In Genesis the God of the Bible is revealed as Creator of everything from the tiny atom to the magnitude of space with its billions of galaxies. Thus, it would have been heresy for a Jew to think an angel or any other created being was the Creator. Isaiah confirms that God (Yahweh) is the Creator:

“This is what the Lord, the Creator and Holy One of Israel says…I am the one who made the earth and created people to live on it. With my hands I stretched out the heavens. All the millions of stars are at my command….I, the LORD Almighty, have spoken!” (Isaiah 45:11a, 12, 13b)

So, did the apostles view Jesus as part of creation, or as the Creator?”

John’s Testimony

When Jesus’ disciples gazed at the stars on dark evenings, they most likely didn’t even dream that the Creator of those stars might be in their very presence. Yet after his resurrection, they saw Jesus with new eyes. And before he left earth, Jesus began to unfold mysteries to them about his identity.

Recalling his Lord’s words, John begins his gospel by revealing who Jesus is:

“In the beginning the Word (logos) already existed. He was with God, and he was God….He created everything there is. Nothing exists that he didn’t make. Life itself was in him and this life gives light to everyone.” (John 1:1, 3-4)

Although scientists now believe the universe had a beginning from nothing, they can’t tell us who was there to start it all.
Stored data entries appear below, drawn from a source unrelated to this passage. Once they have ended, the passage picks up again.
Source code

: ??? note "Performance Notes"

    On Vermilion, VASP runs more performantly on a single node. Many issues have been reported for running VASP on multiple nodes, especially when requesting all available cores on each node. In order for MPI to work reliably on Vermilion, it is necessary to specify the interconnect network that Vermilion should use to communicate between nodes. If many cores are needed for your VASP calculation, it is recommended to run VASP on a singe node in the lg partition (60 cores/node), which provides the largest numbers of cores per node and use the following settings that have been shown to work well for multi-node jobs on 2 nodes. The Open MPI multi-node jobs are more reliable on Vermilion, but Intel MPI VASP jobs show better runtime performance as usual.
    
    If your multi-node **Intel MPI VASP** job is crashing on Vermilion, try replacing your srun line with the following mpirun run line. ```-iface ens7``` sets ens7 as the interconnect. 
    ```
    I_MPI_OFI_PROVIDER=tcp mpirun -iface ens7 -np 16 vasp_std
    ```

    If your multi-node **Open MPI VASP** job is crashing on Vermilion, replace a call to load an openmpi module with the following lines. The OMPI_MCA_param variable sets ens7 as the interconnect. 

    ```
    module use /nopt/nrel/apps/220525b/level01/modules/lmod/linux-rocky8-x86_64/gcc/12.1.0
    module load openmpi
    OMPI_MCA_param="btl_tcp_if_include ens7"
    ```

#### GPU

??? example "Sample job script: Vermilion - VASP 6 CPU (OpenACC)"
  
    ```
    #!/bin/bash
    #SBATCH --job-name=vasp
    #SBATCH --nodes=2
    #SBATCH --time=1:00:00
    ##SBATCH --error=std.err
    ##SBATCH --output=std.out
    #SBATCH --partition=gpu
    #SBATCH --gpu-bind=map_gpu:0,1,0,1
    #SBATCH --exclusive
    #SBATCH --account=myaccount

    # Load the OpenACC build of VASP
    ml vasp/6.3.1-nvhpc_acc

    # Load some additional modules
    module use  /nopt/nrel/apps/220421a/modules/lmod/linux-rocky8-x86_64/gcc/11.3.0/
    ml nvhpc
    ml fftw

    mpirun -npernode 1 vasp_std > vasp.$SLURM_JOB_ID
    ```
John reveals that before creation, “the Word already existed”, and was “with God.”

So who or what is this pre-existent Word? John’s next words clarify who he is talking about: “the Word was God.[7]
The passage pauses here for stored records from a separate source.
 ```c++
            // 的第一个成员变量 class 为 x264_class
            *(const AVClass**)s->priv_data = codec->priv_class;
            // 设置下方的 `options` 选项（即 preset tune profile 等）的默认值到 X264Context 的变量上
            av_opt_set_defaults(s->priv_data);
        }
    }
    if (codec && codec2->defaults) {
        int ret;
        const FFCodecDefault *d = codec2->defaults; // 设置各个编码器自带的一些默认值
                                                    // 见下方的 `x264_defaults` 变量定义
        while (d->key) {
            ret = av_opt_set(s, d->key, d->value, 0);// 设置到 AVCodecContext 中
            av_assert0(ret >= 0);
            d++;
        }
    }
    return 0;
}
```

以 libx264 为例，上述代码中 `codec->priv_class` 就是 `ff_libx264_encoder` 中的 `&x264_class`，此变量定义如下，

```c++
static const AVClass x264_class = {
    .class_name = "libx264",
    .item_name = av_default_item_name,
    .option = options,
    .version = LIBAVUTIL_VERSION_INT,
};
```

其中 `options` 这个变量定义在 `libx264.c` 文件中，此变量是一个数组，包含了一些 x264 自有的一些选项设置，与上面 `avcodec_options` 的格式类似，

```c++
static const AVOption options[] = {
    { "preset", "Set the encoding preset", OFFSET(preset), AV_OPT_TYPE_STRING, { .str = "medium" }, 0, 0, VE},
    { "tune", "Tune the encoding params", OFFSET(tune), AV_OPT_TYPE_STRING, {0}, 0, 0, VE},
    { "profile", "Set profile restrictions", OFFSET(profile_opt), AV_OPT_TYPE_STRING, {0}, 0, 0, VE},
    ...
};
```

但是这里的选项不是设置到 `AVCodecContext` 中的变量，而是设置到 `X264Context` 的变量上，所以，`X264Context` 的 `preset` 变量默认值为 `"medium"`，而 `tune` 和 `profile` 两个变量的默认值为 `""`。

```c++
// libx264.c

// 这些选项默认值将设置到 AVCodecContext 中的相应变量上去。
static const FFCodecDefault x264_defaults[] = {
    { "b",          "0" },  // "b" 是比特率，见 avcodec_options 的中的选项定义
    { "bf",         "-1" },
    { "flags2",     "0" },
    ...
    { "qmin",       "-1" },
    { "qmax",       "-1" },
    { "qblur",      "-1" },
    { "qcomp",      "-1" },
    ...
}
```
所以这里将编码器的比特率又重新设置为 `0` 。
As a Jew, John believed in one God. But John is talking about two entities here, God and the Word. Some groups, who teach that Jesus was created, erroneously translate this passage to mean the Word is a god rather than the God. But New Testament scholar F. F. Bruce writes that “rendering the phrase as “a god” is a frightful mistranslation because the omission of the indefinite article is common with nouns in the predicative construction.”[8]

Therefore, John, under the direction of the Holy Spirit, tells us:

  1. the “Word” existed before creation
  2. the “Word” is the Creator who created everything
  3. the “Word” is God

Thus far, John has told us that the Word is eternal, Created everything, and is God. But he doesn’t tell us whether the Word is a force or a person until verse 14.
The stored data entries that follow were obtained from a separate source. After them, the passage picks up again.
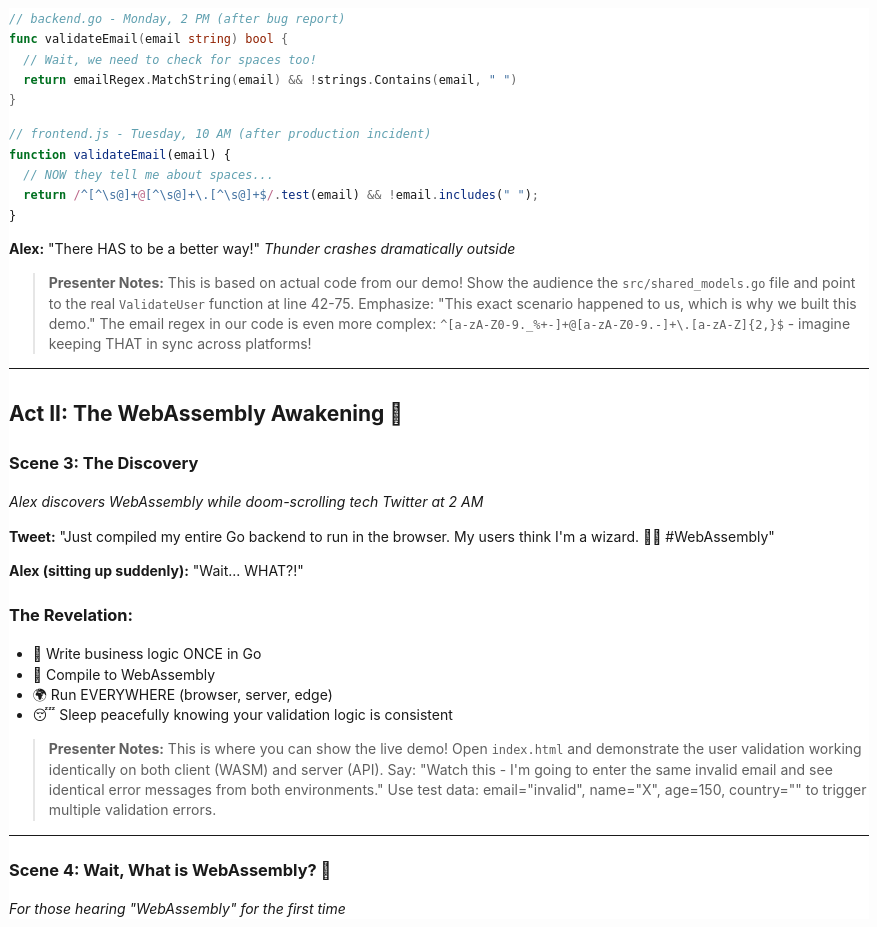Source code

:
 ```go
// backend.go - Monday, 2 PM (after bug report)
func validateEmail(email string) bool {
  // Wait, we need to check for spaces too!
  return emailRegex.MatchString(email) && !strings.Contains(email, " ")
}
```

```javascript
// frontend.js - Tuesday, 10 AM (after production incident)
function validateEmail(email) {
  // NOW they tell me about spaces...
  return /^[^\s@]+@[^\s@]+\.[^\s@]+$/.test(email) && !email.includes(" ");
}
```

**Alex:** "There HAS to be a better way!" 
*Thunder crashes dramatically outside*

> **Presenter Notes:** This is based on actual code from our demo! Show the audience the `src/shared_models.go` file and point to the real `ValidateUser` function at line 42-75. Emphasize: "This exact scenario happened to us, which is why we built this demo." The email regex in our code is even more complex: `^[a-zA-Z0-9._%+-]+@[a-zA-Z0-9.-]+\.[a-zA-Z]{2,}$` - imagine keeping THAT in sync across platforms!

---

## Act II: The WebAssembly Awakening 🌟

### Scene 3: The Discovery

*Alex discovers WebAssembly while doom-scrolling tech Twitter at 2 AM*

**Tweet:** "Just compiled my entire Go backend to run in the browser. My users think I'm a wizard. 🧙‍♂️ #WebAssembly"

**Alex (sitting up suddenly):** "Wait... WHAT?!"

### The Revelation:
- 🎯 Write business logic ONCE in Go
- 🚀 Compile to WebAssembly
- 🌍 Run EVERYWHERE (browser, server, edge)
- 😴 Sleep peacefully knowing your validation logic is consistent

> **Presenter Notes:** This is where you can show the live demo! Open `index.html` and demonstrate the user validation working identically on both client (WASM) and server (API). Say: "Watch this - I'm going to enter the same invalid email and see identical error messages from both environments." Use test data: email="invalid", name="X", age=150, country="" to trigger multiple validation errors.

---

### Scene 4: Wait, What is WebAssembly? 🤔

*For those hearing "WebAssembly" for the first time*
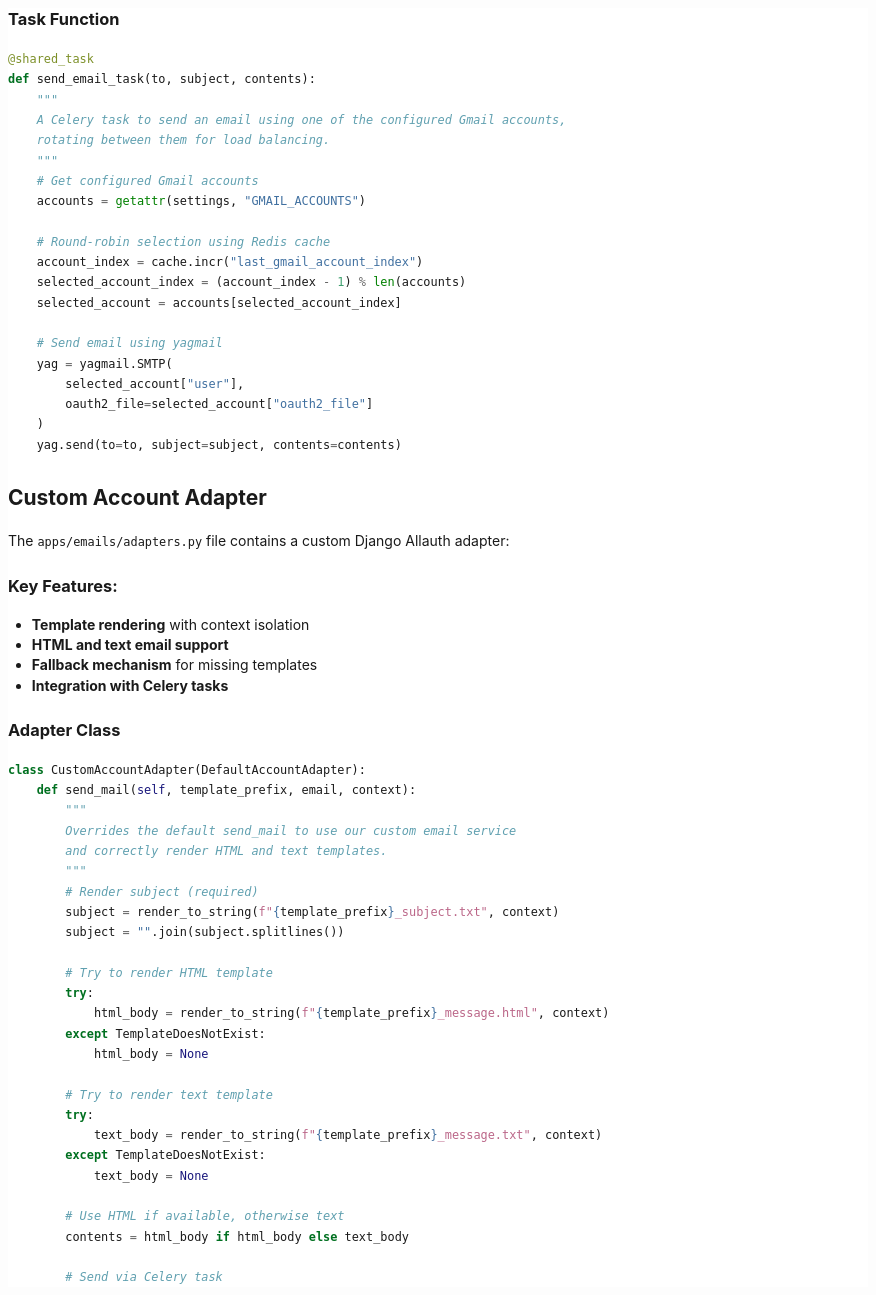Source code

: ### Task Function

```python
@shared_task
def send_email_task(to, subject, contents):
    """
    A Celery task to send an email using one of the configured Gmail accounts,
    rotating between them for load balancing.
    """
    # Get configured Gmail accounts
    accounts = getattr(settings, "GMAIL_ACCOUNTS")
    
    # Round-robin selection using Redis cache
    account_index = cache.incr("last_gmail_account_index")
    selected_account_index = (account_index - 1) % len(accounts)
    selected_account = accounts[selected_account_index]
    
    # Send email using yagmail
    yag = yagmail.SMTP(
        selected_account["user"], 
        oauth2_file=selected_account["oauth2_file"]
    )
    yag.send(to=to, subject=subject, contents=contents)
```

## Custom Account Adapter

The `apps/emails/adapters.py` file contains a custom Django Allauth adapter:

### Key Features:
- **Template rendering** with context isolation
- **HTML and text email support**
- **Fallback mechanism** for missing templates
- **Integration with Celery tasks**

### Adapter Class

```python
class CustomAccountAdapter(DefaultAccountAdapter):
    def send_mail(self, template_prefix, email, context):
        """
        Overrides the default send_mail to use our custom email service
        and correctly render HTML and text templates.
        """
        # Render subject (required)
        subject = render_to_string(f"{template_prefix}_subject.txt", context)
        subject = "".join(subject.splitlines())
        
        # Try to render HTML template
        try:
            html_body = render_to_string(f"{template_prefix}_message.html", context)
        except TemplateDoesNotExist:
            html_body = None
        
        # Try to render text template
        try:
            text_body = render_to_string(f"{template_prefix}_message.txt", context)
        except TemplateDoesNotExist:
            text_body = None
        
        # Use HTML if available, otherwise text
        contents = html_body if html_body else text_body
        
        # Send via Celery task
```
“So the Word became human and lived here on earth among us.” He was full of unfailing love and faithfulness. And we have seen his glory, the glory of the only Son of the Father” (John 1:14).

John clearly refers here to Jesus. Furthermore, in his epistle he confirms it:

“The one who existed from the beginning is the one we have heard and seen. We saw him with our own eyes and touched him with our own hands. He is Jesus Christ, the Word of life” (1 John 1:1).

John tells us that “nothing exists that he didn’t make.” If nothing existed apart from him, it follows that Jesus couldn’t have been a created being. And according to John, the Word (Jesus) is God.